:: Actions to take ::
1. Please write out the stretch of the court order from "Mayhew Center owned" through "its own property.", word for word.
2. Answer these questions using the court order.
(a) What case number does it carry?
(b) In what year did Walnut Creek Manor sue Mayhew Center?
(c) On what date was the order that this one supersedes filed?
3. Continue the court order about the Mayhew Center contamination dispute from its last sentence.

:: Passage shown ::

+ + + + + + +

Opinion
Case No. 20-cv-00745-VC
06-21-2021
ORDER GRANTING MOTIONS TO DISMISS, AS AMENDED
Re: Dkt. Nos. 43, 50, 88
GP Vincent has filed a motion for reconsideration of the February 19 order granting the motion to dismiss on preclusion grounds. This motion is denied in large part, but granted in small part to correct a few factual details that do not affect the outcome of the motion. The order below supersedes the one filed on February 19, 2021.
Mayhew Center owned a property that was environmentally contaminated. In 2007, a neighboring property owner, Walnut Creek Manor, sued Mayhew Center in the Northern District of California under the Comprehensive Environmental Response, Compensation and Liability Act of 1980 (CERCLA), claiming that the contamination from Mayhew Center's property had spread to Walnut Creek Manor's property. Following a jury verdict in favor of Walnut Creek Manor, the court entered a judgment requiring Mayhew Center to clean up Walnut Creek Manor's property as well as its own property.

+ + + + + + +

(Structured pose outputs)
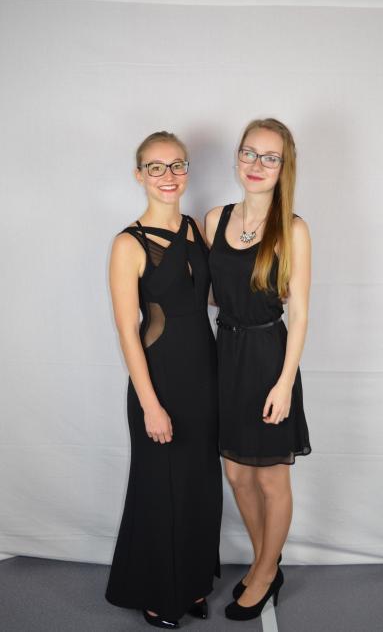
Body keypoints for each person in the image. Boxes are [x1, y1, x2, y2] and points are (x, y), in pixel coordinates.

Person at [105, 131, 223, 629]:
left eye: (177, 165)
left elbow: (208, 297)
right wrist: (150, 404)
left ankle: (191, 582)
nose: (168, 176)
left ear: (187, 171)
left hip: (205, 375)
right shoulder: (127, 244)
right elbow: (127, 330)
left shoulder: (196, 228)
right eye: (155, 167)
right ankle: (155, 592)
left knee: (199, 484)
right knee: (159, 487)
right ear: (140, 175)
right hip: (159, 381)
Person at [205, 117, 312, 621]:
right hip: (226, 354)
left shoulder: (293, 229)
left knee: (271, 479)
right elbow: (214, 293)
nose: (256, 164)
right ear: (238, 156)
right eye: (249, 152)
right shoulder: (214, 219)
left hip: (269, 358)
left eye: (270, 157)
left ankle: (267, 573)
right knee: (236, 473)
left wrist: (285, 383)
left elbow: (301, 313)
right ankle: (264, 559)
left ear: (283, 167)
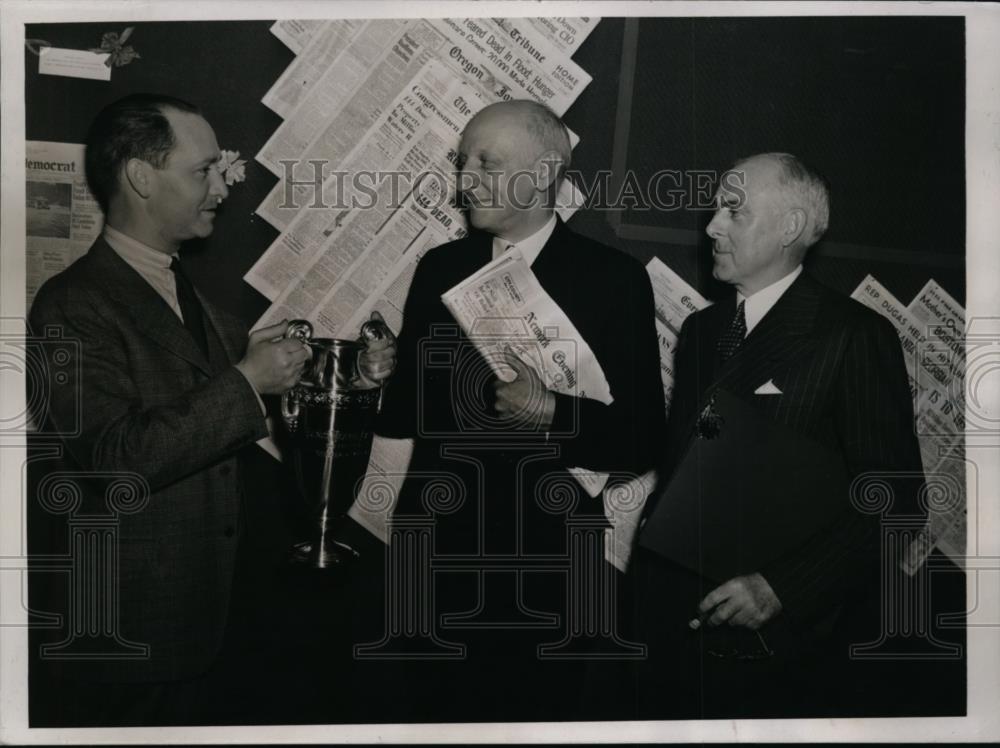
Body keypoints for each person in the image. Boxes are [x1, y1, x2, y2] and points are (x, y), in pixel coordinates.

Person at [27, 93, 395, 726]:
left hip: (206, 626)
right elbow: (118, 459)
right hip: (132, 638)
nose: (222, 186)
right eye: (203, 171)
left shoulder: (177, 288)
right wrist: (248, 380)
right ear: (141, 177)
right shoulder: (72, 303)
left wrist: (350, 376)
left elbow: (237, 402)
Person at [373, 100, 666, 721]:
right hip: (433, 557)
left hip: (548, 572)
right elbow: (404, 417)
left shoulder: (614, 280)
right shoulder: (439, 268)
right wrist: (385, 375)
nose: (464, 179)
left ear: (544, 172)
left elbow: (641, 440)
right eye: (462, 162)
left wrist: (552, 411)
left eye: (487, 162)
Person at [631, 152, 925, 718]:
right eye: (716, 207)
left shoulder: (853, 335)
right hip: (665, 625)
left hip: (765, 651)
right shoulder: (701, 329)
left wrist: (779, 588)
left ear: (791, 227)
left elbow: (896, 501)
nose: (712, 224)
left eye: (733, 211)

+ + + + + + +

:: Results of the tasks ::
1.
Mayhew Center owned a property that was environmentally contaminated. In 2007, a neighboring property owner, Walnut Creek Manor, sued Mayhew Center in the Northern District of California under the Comprehensive Environmental Response, Compensation and Liability Act of 1980 (CERCLA), claiming that the contamination from Mayhew Center's property had spread to Walnut Creek Manor's property. Following a jury verdict in favor of Walnut Creek Manor, the court entered a judgment requiring Mayhew Center to clean up Walnut Creek Manor's property as well as its own property.

2.
(a) 20-cv-00745-VC
(b) 2007
(c) February 19, 2021

3.
In 2010—after entry of judgment in the Walnut Creek Manor case—Mayhew Center brought a separate CERCLA action in the Northern District against several defendants, seeking to recover the costs of the cleanup. Among the defendants was Norma Beard, who had jointly owned the Mayhew Center property with her husband, Edgar Beard. Edgar Beard, along with other members of the Beard family, had operated a business called Etch-Tek on the property during the 1970s and 1980s. Mayhew Center contended that their activities caused the contamination—specifically that:
On information and belief, Defendant Norma Beard ("Beard"), an individual, together with her husband, [Edgar] Beard, was the property owner/landlord for the period of time in which Etch-Tek discharged pollutants . . . into the soil of the Mayhew Center property. During the period that Beard owned the Mayhew Center property, [Edgar] Beard actively participated in the design and operation of Etch-Tek, and thus Beard and [Edgar] Beard had full and complete knowledge of Etch-Tek's handling and disposal practices as they related to hazardous substances . . . .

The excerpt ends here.